NOTAS DE ELENA 2013Lunes 31 de diciembre:
Los cielos declaran
El Creador ha dado suficiente evidencia acerca de su poder ilimitado, de su capacidad para establecer reinos y para destruirlos. Él sostiene el mundo con la palabra de su poder. Él hizo la noche y ordenó las estrellas resplandecientes en el firmamento. Las llama a to-das por su nombre. Los cielos proclaman la gloria de Dios y el firmamento muestra la obra de sus manos, indicando a los seres humanos que este pequeño mundo no es sino un punto en la creación de Dios…
Los habitantes de los mundos no caídos observan con pena y reproche el orgullo humano y la autoimportancia de los hombres. Los ricos y los encumbrados del mundo no son los únicos que glorifican su yo. Muchas personas que profesan honrar a Dios hablan acerca de su propia sabiduría y poder. Actúan como si Dios estuviera sujeto a ellos, como si él no pudiera realizar su obra sin su ayuda. Que los ta-les observen los cielos estrellados, y con admiración y reverencia estudien las obras maravillosas de Dios. Que piensen en la sabiduría de la que él da evidencia al mantener al vasto universo en un orden perfecto, y en la poca razón que tiene el ser humano de jactarse por sus propias realizaciones (Exaltad a Jesús, p. 48).
En la formación de nuestro mundo, Dios no dependió de ninguna materia o sustancia preexistente. “Lo que se ve fue hecho de lo que no se veía” (Hebreos 11:3). Por el contrario, todas las cosas, materiales o espirituales, aparecieron delante del Señor Jehová a su voz, y fueron creadas por su propio propósito. Los cielos y toda la hueste de ellos, la tierra y todas las cosas que hay en ella, son no solamente la obra de sus manos, sino que vinieron a la existencia por el aliento de su boca (Mensajes selectos, tomo 3, p. 357).

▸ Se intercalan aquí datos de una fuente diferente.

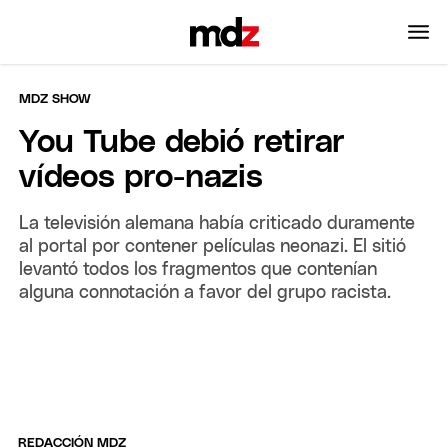
MDZ SHOW
You Tube debió retirar
vídeos pro-nazis
La televisión alemana había criticado duramente
al portal por contener películas neonazi. El sitió
levantó todos los fragmentos que contenían
alguna connotación a favor del grupo racista.
REDACCIÓN MDZ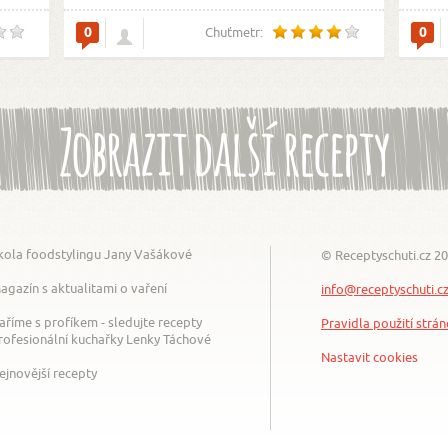
0
0
Chuťmetr:
Zobrazit další recepty
kola foodstylingu Jany Vašákové
© Receptyschuti.cz 2
agazín s aktualitami o vaření
info@receptyschuti.c
aříme s profíkem - sledujte recepty
Pravidla použití strá
rofesionální kuchařky Lenky Táchové
Nastavit cookies
ejnovější recepty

¡Qué campo se abrirá allí a nuestro estudio cuando se quite el velo que oscurece nuestra vista y nuestros ojos contemplen ese mundo de belleza del cual ahora tenemos vislumbres por medio del microscopio; cuando contemplemos las glorias de los cielos estudiados ahora por medio del telescopio; cuando, borrada la mancha del pecado, toda la tierra aparezca en “la hermosura de Jehová vuestro Dios”! (Salmo 90: 17). Allí el estudiante de la ciencia podrá leer los informes de la creación, sin hallar señales de la ley del mal. Escuchará la música de las voces de la naturaleza y no descubrirá ninguna nota de llanto ni voz de dolor. En todas las cosas creadas descubrirá una escritura, en el vasto universo contemplará “el nombre de Dios escrito en grandes caracteres” y ni en la tierra, ni en el mar, ni en el cielo, quedará señal del mal (La maravillosa gracia de Dios, p. 365).